The true traveler is he who goes on foot, and even then, he sits down a lot of the time.
-Colette

It's not Thanksgiving or New Year's Eve or somesuch nostalgia-laden holiday. Rather it's another ordinary unordinary day in the life I lead here, where I'm separated latitudinally from everyone I love (minus spawn of course). Melancholy, she is a wickedly persistent mistress (think Glenn Close in Fatal Attraction) and dogs me even in the new hemisphere. But there's just cause.

Sometimes I think I'm insane to be so far away from everyone. Is the experience worth it? I am not always sure. This drive I have (which I've always had) to be a stranger wherever I am, to not belong, can be a real bitch. It forces me to uproot and cast my wandering eye long and wide in search of the elusive anything but here... surely the clichéd battle cry of a broken person.

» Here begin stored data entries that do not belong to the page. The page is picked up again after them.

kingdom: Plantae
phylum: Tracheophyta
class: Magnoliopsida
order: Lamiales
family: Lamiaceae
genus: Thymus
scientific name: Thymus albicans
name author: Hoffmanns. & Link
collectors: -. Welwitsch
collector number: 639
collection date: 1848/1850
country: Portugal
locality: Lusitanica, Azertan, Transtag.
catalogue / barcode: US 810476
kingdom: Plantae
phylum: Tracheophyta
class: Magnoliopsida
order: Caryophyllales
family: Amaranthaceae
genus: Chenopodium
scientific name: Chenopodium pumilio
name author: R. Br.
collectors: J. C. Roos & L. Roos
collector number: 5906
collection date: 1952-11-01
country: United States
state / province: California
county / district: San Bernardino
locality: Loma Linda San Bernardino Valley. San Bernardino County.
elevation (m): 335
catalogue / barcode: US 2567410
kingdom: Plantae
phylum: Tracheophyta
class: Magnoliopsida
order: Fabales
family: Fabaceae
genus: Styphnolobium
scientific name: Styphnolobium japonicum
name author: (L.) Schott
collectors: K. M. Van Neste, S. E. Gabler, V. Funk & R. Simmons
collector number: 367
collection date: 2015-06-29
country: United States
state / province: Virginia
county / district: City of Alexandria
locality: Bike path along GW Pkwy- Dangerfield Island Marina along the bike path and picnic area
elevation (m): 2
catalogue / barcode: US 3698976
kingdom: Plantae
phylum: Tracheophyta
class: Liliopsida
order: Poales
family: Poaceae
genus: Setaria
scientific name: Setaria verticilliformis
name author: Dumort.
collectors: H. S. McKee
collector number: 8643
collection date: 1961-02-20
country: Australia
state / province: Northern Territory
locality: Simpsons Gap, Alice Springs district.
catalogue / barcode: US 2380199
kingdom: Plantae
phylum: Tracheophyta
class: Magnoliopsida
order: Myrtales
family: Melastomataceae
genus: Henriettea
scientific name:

Don't get me wrong. I'm not saying I regret my decision to come here. It's more complicated than that. It's just that at the end of the day, no matter where you are, the only thing that stands out are the people nearby. And if the people nearby aren't the ones you love because you hauled ass 6,000 miles away, then you got some 'splaining to yourself to do.

Maybe what I should take from all of this is simply how lucky I am to have a wonderfully funny, unconditionally loving, and amusingly dysfunctional family--extended and core. I'd be insane not to miss that, right?

-----------------------------------------
Disclaimer: I heart the men (i.e., father, brother, brother-in-law, cousins' husbands, sister's living-in-sin partner) in my life just as much as I do the women. Unfortunately, they're harder to herd into a group and memorialize by photo.

1 comment:

Anonymous said...

Your family is beautiful! Sometimes the reasons for doing something aren't apparent until afterward. Then hindsight is usually 20/20.